AMB lança cartilha para orientar uso de inteligência artificial na prática médica

Radar da Saúde

A Associação Médica Brasileira (AMB) divulgou, neste mês, uma cartilha destinada a médicos e gestores de instituições de saúde com recomendações sobre a utilização da inteligência artificial (IA) na assistência clínica. O guia foi elaborado à luz da Resolução nº 2.454/2026 do Conselho Federal de Medicina (CFM), primeira norma nacional dedicada exclusivamente ao tema, publicada em fevereiro de 2026.

De acordo com a regulamentação, profissionais e serviços de saúde terão 180 dias para adequar processos, prazos que colocam a entrada em vigor das exigências em agosto. A cartilha procura detalhar cada ponto da resolução, apresentando orientações práticas que vão de definições básicas até requisitos de governança, sempre com ênfase na manutenção da autonomia médica.

Segundo a AMB, a premissa central da nova legislação — e, consequentemente, do material de apoio — é que sistemas de IA funcionem apenas como instrumentos auxiliares. A decisão diagnóstica e terapêutica continuará vinculada ao julgamento humano, cabendo ao médico a responsabilidade técnica e ética pelo cuidado ao paciente em todas as etapas do atendimento.

O guia enumera direitos assegurados aos profissionais, entre eles o uso livre de soluções de IA como suporte à decisão clínica e a possibilidade de recusar sistemas sem validação científica ou que apresentem riscos éticos relevantes. Essas prerrogativas buscam garantir que a adoção tecnológica ocorra sem comprometer a segurança e a qualidade assistencial.

Em contrapartida, a publicação descreve um conjunto de deveres classificados como fundamentais.
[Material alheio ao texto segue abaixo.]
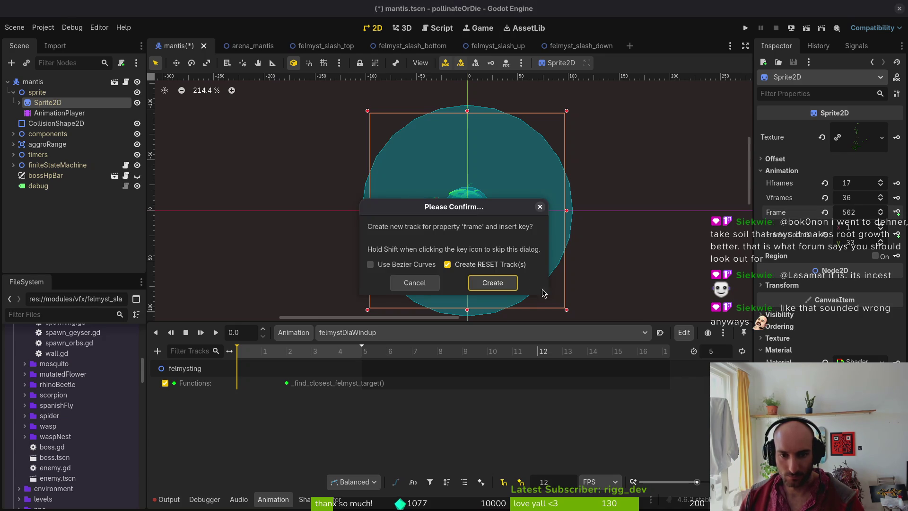
{"action": "left_click", "coordinate": [489, 282]}
{"action": "left_click", "coordinate": [897, 212]}
{"action": "left_click", "coordinate": [897, 212]}
{"action": "left_click", "coordinate": [897, 212]}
Entre eles estão a capacitação permanente para compreender limitações e potencialidades dos algoritmos, o uso crítico das plataformas e o registro obrigatório, no prontuário, de todas as situações em que a IA seja aplicada. O preenchimento detalhado do prontuário é apontado como condição indispensável para segurança jurídica do profissional.
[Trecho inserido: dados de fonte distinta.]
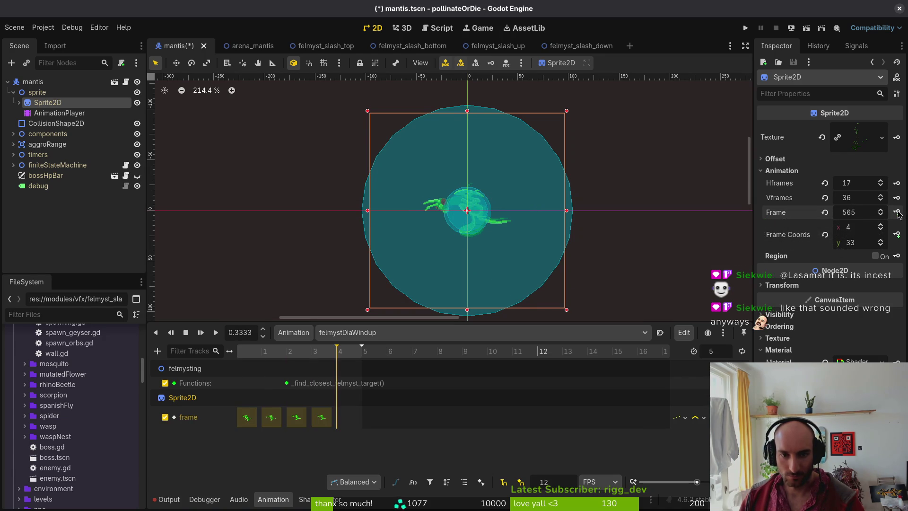
{"action": "left_click", "coordinate": [897, 212]}
{"action": "left_click", "coordinate": [896, 212]}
O documento também elenca condutas expressamente proibidas. Não é permitido delegar a sistemas automatizados a definição de diagnóstico ou tratamento, nem empregar soluções que não garantam proteção adequada de dados. Além disso, sempre que a tecnologia tiver influência relevante no cuidado, o paciente deverá ser informado de forma clara — a omissão dessa informação é vedada.

Para orientar o gerenciamento das ferramentas, a cartilha estabelece uma classificação de risco em quatro níveis: baixo, médio, alto e inaceitável. Cada categoria traz exigências proporcionais de governança, controle e monitoramento. Sistemas considerados de maior impacto clínico necessitarão de protocolos mais robustos de validação, revisão periódica de desempenho e mecanismos que permitam rastrear eventuais falhas.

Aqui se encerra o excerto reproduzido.